I loved readng this because it made feel not alone in being unproductive and slow to spring to action and show everyone that Gosh darn it, I've got this. Sometimes I don't got this, and it's ok.
Thank you.
Marina Celander

Alice Klugherz said...

thanks for this! I thought this would be a quiet time - instead we are now detaching even harder with everything ONLINE...I know its great but it just feels overwhelming. And I just hate it.
xo
alice

Unknown said...

I looked at this before but came to it again through your interviews. I can't believe this was written on March 17, Eva. 6 weeks ago. Already it was hard. Now it feels that everyone's time apart is suspended in a possible forever.
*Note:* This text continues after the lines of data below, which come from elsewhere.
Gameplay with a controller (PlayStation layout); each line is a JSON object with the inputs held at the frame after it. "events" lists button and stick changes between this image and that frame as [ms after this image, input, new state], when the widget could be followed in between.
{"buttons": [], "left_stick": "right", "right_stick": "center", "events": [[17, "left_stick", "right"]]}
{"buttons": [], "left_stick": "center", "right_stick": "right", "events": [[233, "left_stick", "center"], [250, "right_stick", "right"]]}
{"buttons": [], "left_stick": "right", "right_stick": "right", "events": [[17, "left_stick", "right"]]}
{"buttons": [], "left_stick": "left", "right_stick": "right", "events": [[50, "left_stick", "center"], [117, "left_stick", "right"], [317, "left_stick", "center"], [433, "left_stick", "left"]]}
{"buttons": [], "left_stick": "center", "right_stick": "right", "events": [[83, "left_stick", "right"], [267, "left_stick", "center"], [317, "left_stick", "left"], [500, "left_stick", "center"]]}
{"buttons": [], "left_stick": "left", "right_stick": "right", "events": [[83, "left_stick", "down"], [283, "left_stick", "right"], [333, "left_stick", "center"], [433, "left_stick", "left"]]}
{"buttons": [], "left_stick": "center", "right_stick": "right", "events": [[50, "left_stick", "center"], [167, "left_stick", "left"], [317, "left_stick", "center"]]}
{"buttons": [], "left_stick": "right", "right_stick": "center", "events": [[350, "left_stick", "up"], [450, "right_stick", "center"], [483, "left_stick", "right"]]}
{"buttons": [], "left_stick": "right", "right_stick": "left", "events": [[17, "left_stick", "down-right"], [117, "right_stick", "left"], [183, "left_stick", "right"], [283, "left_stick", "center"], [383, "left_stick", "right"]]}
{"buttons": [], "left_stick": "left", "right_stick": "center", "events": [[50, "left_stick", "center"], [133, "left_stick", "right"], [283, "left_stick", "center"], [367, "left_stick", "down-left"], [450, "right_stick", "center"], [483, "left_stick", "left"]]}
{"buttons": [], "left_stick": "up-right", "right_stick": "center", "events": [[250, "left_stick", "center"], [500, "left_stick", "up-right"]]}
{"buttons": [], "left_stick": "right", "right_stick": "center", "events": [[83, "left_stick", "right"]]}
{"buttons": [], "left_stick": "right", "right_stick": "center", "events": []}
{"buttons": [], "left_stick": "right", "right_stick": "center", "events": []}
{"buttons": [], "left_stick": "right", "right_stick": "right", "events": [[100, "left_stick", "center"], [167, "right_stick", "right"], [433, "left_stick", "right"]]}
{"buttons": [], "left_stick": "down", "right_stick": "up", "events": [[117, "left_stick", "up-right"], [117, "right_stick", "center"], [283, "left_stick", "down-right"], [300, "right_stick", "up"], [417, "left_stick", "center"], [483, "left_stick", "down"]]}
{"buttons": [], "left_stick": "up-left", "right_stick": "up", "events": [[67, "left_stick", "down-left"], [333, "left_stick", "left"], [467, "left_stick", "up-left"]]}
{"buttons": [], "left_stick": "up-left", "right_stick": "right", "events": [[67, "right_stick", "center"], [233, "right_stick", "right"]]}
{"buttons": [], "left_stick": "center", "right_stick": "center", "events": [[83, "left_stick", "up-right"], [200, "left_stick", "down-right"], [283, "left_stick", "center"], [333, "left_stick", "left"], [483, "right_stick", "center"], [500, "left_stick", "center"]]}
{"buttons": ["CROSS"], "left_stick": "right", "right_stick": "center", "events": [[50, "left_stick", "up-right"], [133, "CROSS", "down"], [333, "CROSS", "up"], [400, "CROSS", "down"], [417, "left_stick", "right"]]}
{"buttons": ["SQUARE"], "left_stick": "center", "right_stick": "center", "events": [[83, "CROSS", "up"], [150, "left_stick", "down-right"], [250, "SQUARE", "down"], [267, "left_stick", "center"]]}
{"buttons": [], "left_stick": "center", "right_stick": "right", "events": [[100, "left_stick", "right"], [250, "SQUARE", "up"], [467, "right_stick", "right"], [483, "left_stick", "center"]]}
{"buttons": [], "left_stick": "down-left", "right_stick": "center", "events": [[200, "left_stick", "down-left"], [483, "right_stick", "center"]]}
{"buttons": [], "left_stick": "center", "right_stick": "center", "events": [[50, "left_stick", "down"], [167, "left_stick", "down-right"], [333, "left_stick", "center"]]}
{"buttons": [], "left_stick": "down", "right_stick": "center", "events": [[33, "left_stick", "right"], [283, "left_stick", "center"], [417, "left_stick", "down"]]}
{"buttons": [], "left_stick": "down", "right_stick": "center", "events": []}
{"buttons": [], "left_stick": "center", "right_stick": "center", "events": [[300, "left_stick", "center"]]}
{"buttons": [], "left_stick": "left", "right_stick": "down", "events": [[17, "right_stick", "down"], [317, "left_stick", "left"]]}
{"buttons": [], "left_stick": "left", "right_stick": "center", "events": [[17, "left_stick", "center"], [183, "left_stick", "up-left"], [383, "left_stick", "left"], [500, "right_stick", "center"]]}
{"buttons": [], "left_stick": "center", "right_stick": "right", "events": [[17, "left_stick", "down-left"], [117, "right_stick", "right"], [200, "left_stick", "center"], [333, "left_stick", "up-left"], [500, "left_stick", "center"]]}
Yes, there are astonishing riches in video and "live" meetings. But I spend so much time imagining people, what if that body, that loved one, or that friend, that occasional spark, was here, now, in this room? The closest I've ever come to this conjuring is for the dead. And then there are all those real dead, denied dignity by the powers that be, separated from those close to them, piled up as non-people, expendable because vulnerable - the horror of that jolts me out of fear of the virus, because the virus isn't as frightening as the profiteers. So I'm mourning touch in the immediate personal way, and mounring community in terror of its dismantling. But mostly thanks for your virtual presence, always seeing, always incisive, always compassionate, and funny too. A reassurance that community stays.